De igual forma, se me fosse ofertada a oportunidade de me dirigir a todos os meus conterrâneos amazonenses, eu lhes diria:

a) Os olhos do mundo estão agora sobre vocês. Áreas políticas, sociais e médicas estão lutando por vocês. Há uma grande pressão acontecendo para que vocês sejam alvo de toda a ajuda que precisam nesta pandemia. Tenham esperança.

b) Não sejam inconsequentes nas eleições políticas em Manaus daqui para a frente, não importa se sejam minoritárias ou majoritárias.

c) O mundo está orando e torcendo por vocês.
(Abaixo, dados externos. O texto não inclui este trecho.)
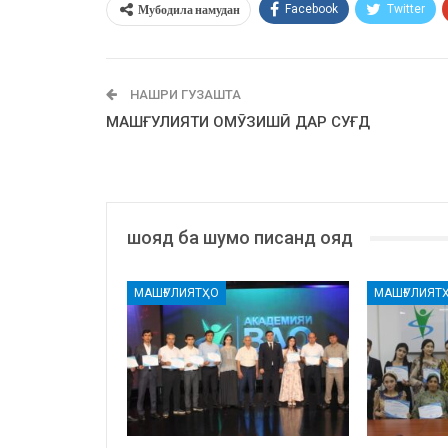
Мубодила намудан
Facebook
Twitter
НАШРИ ГУЗАШТА
МАШҒУЛИЯТИ ОМӮЗИШӢ ДАР СУҒД
шояд ба шумо писанд ояд
МАШҒУЛИЯТҲО
МАШҒУЛИЯТ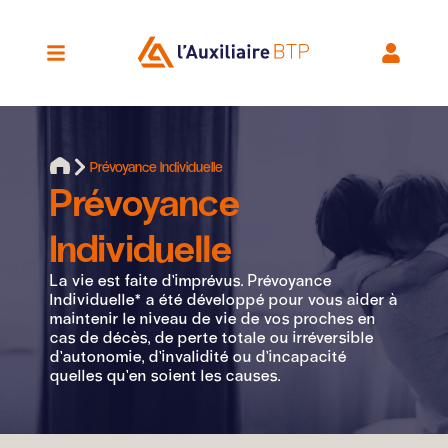
Prévoyance Individuelle
Prévoyance
Individuelle
La vie est faite d’imprévus. Prévoyance
Individuelle* a été développé pour vous aider à
maintenir le niveau de vie de vos proches en
cas de décès, de perte totale ou irréversible
d’autonomie, d’invalidité ou d’incapacité
quelles qu’en soient les causes.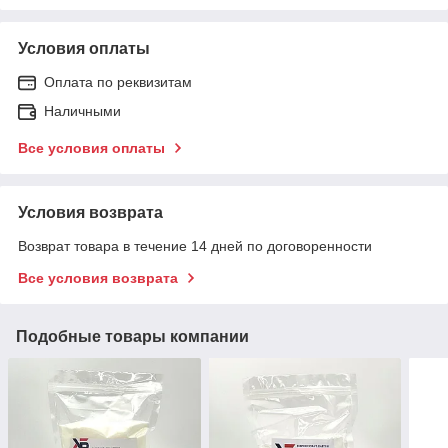
Условия оплаты
Оплата по реквизитам
Наличными
Все условия оплаты
Условия возврата
Возврат товара в течение 14 дней по договоренности
Все условия возврата
Подобные товары компании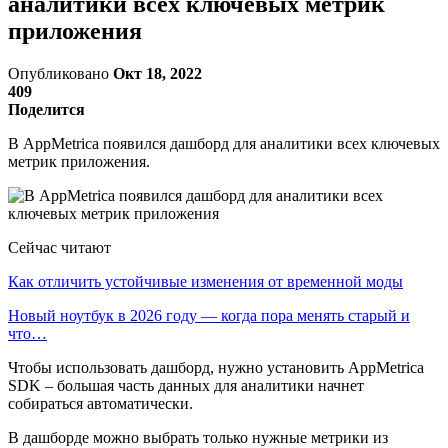
аналитики всех ключевых метрик
приложения
Опубликовано
Окт 18, 2022
409
Поделится
В AppMetrica появился дашборд для аналитики всех ключевых
метрик приложения.
Сейчас читают
Как отличить устойчивые изменения от временной моды
Новый ноутбук в 2026 году — когда пора менять старый и
что…
Чтобы использовать дашборд, нужно установить AppMetrica
SDK – большая часть данных для аналитики начнет
собираться автоматически.
В дашборде можно выбрать только нужные метрики из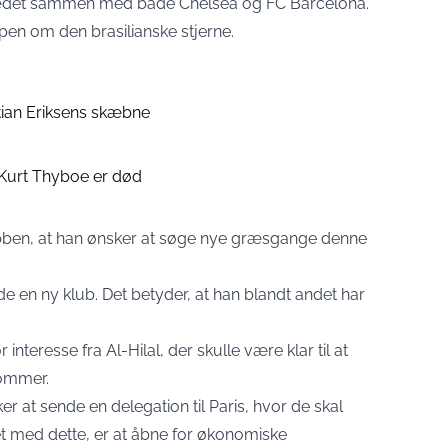
ædet sammen med både Chelsea og FC Barcelona.
pen om den brasilianske stjerne.
tian Eriksens skæbne
 Kurt Thyboe er død
lubben, at han ønsker at søge nye græsgange denne
de en ny klub. Det betyder, at han blandt andet har
interesse fra Al-Hilal, der skulle være klar til at
sommer.
r at sende en delegation til Paris, hvor de skal
t med dette, er at åbne for økonomiske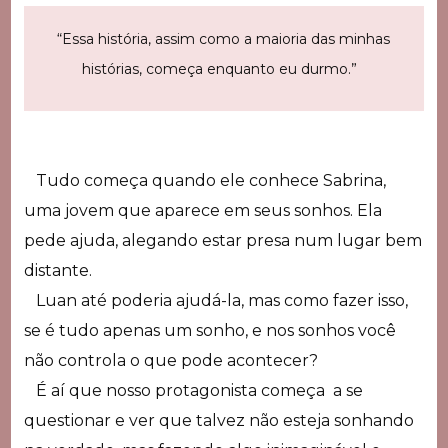
“Essa história, assim como a maioria das minhas
histórias, começa enquanto eu durmo.”
Tudo começa quando ele conhece Sabrina,
uma jovem que aparece em seus sonhos. Ela
pede ajuda, alegando estar presa num lugar bem
distante.
Luan até poderia ajudá-la, mas como fazer isso,
se é tudo apenas um sonho, e nos sonhos você
não controla o que pode acontecer?
É aí que nosso protagonista começa a se
questionar e ver que talvez não esteja sonhando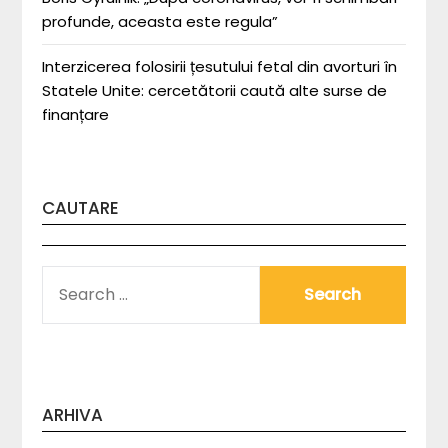
profunde, aceasta este regula”
Interzicerea folosirii țesutului fetal din avorturi în
Statele Unite: cercetătorii caută alte surse de
finanțare
CAUTARE
SEARCH
FOR:
ARHIVA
Daqui a pouco a alegria vai voltar a frequentar nossas ruas e abraçaremos de novo nossos parentes e amigos.

d) Voltaremos a mostrar ao mundo as maravilhas que temos. Nunca deixamos de atrair gente do planeta inteiro para conhecer o que nossa gente, nossa culinária, nossa cultura e nossa vegetação tem de melhor. Nosso abraço voltará a ficar disponível para o mundo inteiro. E, se Deus quiser, isso não vai demorar para acontecer.